Jeffrey H. Perry


Jeff Perry
Jeff Perry, a partner in the Washington DC office, focuses on antitrust investigations and litigation, with an emphasis on mergers and acquisitions. He joined the Firm in 2014 after serving for 13 years at the Federal Trade Commission, most recently as Assistant Director of the Federal Trade Commission’s Bureau of Competition.

During his 13 years at the FTC, Mr. Perry served as a lead investigator, manager or first-chair litigator on hundreds of FTC cases across virtually every industry overseen by the agency.  As Assistant Director, Mr. Perry was the head of the FTC’s Mergers IV Division, which oversees investigation and litigation in a variety of industries, including supermarkets, retail stores, hospitals and other healthcare providers, food and beverage products, casinos, and a wide range of consumer products.  He had leading roles in numerous high-profile investigations and litigations, including Office Depot/OfficeMax, ProMedica/St. Luke’s, OSF/Rockford Memorial, Kroger/Harris Teeter, Phoebe Putney/Palmyra, Pinnacle/Ameristar, Reading Hospital/Surgical Institute of Reading, and Whole Foods/Wild Oats.

Prior to becoming Assistant Director, Mr. Perry served in a number of important positions, including Special Assistant United States Attorney in the District of Columbia, where he first-chaired more than 20 criminal trials, and Counsel to the Director of the Bureau of Competition, where he oversaw merger and non-merger cases across a range of industries. Before being promoted to Assistant Director, he served as Deputy Assistant Director of the Bureau of Competition.

Mr. Perry is recommended for Merger Control by Legal 500 US and recognized for Antitrust in Washington, D.C. by Chambers USA, where clients note he is a “rising star of the practice.” In 2014, Mr. Perry was named one of The National Law Journal’s “D.C. Rising Stars”—a list of 40 “game-changing” private, government and public interest advocacy attorneys aged 40 or under practicing in Washington, D.C.

(Page-level text extractions)
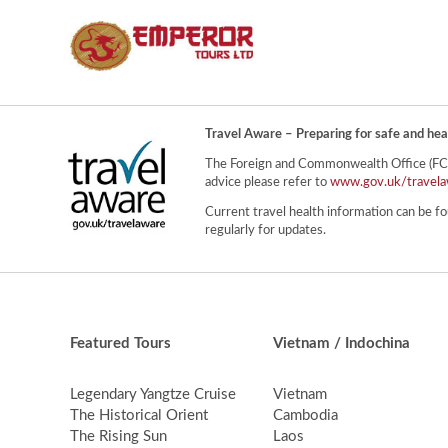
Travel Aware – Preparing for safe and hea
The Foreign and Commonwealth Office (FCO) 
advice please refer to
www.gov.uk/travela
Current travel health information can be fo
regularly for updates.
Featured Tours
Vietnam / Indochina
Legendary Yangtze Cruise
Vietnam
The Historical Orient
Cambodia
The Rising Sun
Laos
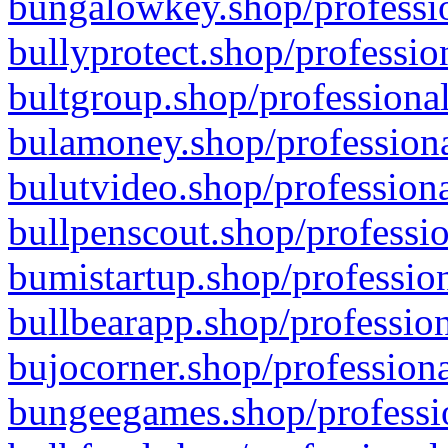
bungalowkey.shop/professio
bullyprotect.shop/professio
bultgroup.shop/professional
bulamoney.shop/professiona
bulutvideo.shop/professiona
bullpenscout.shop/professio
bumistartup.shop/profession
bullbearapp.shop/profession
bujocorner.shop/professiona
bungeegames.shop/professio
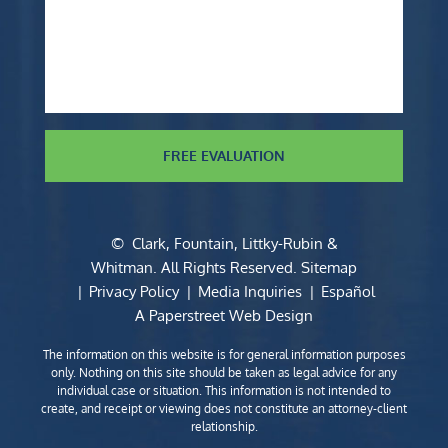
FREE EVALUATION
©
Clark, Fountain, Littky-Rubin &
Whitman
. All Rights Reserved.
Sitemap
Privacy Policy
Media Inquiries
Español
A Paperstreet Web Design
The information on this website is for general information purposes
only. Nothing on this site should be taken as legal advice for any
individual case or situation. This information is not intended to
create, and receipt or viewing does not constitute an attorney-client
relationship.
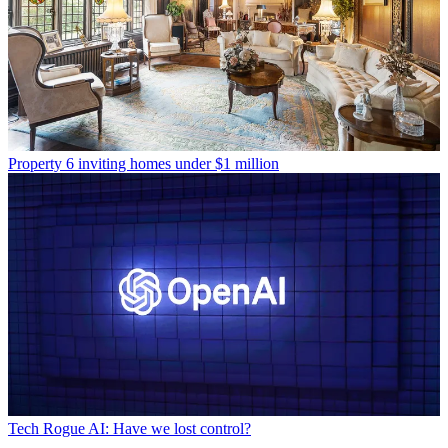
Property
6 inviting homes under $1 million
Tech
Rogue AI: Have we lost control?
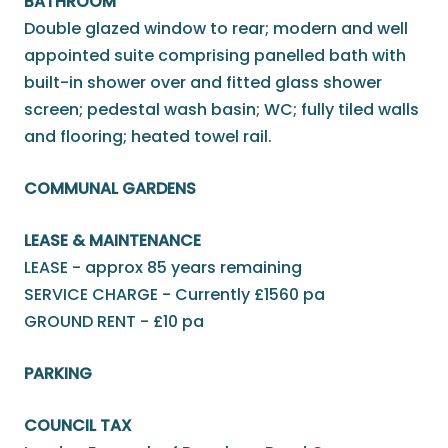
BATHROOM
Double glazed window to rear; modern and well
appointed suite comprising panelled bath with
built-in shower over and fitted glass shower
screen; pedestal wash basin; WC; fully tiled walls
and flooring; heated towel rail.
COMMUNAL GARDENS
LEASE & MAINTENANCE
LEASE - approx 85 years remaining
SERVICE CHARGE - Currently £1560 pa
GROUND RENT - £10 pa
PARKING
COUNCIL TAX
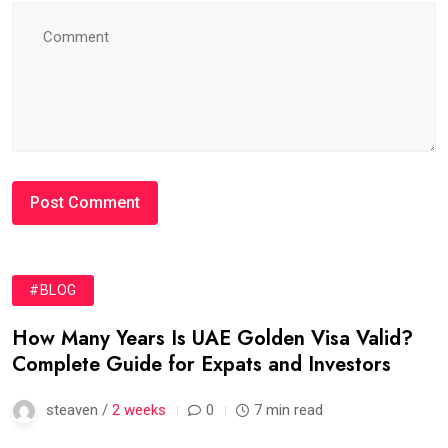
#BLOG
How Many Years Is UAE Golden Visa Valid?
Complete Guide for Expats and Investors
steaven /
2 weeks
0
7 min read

WORK REQUEST A:
Answer these questions from the Jeff Perry biography:
(i) How many years did Perry spend at the Federal Trade Commission?
(ii) As Special Assistant United States Attorney in the District of Columbia, how many criminal trials did he first-chair?
(iii) In what year was he named one of The National Law Journal's "D.C. Rising Stars"?
WORK REQUEST B:
Write a continuation of the Jeff Perry biography, starting after its last sentence.

WRITTEN ANSWER A:
(i) 13 years
(ii) More than 20
(iii) 2014

WRITTEN ANSWER B:
Key representations

  • Representing Walgreens Boots Alliance in its $17.2 billion acquisition of Rite Aid.
  • Represented G & K Services, Inc. in its $2.2 billion merger with Cintas Corporation. Although the deal received a Second Request, it obtained unconditional clearance from the U.S. Federal Trade Commission.
  • Represented Dean Foods in its acquisition of Friendly’s ice cream manufacturing and distribution business.
  • Represented WEX Inc., a leading provider of corporate payment solutions, in its $1.5 billion acquisition of Electronic Funds Source LLC. The deal received unconditional clearance from the U.S. Federal Trade Commission despite the issuance of a Second Request.
  • Represented The Great Atlantic & Pacific Tea Company, Inc. (A&P) in its chapter 11 case. As part of the chapter 11 plan, A&P sought to sell 120 stores to supermarket competitors, including Albertsons, Royal Ahold, and Key Food Stores. Weil secured prompt antitrust clearance from the FTC for the sale of A&P’s stores, relying in part on the rarely-successful failing firm defense.
  • Represented Willis Group Holdings in its merger with Towers Watson, a transaction valued at approximately $18 billion. The combined company will be named Willis Towers Watson and will create an integrated global advisory, brokering and solutions provider with approximately 39,000 employees in over 120 countries.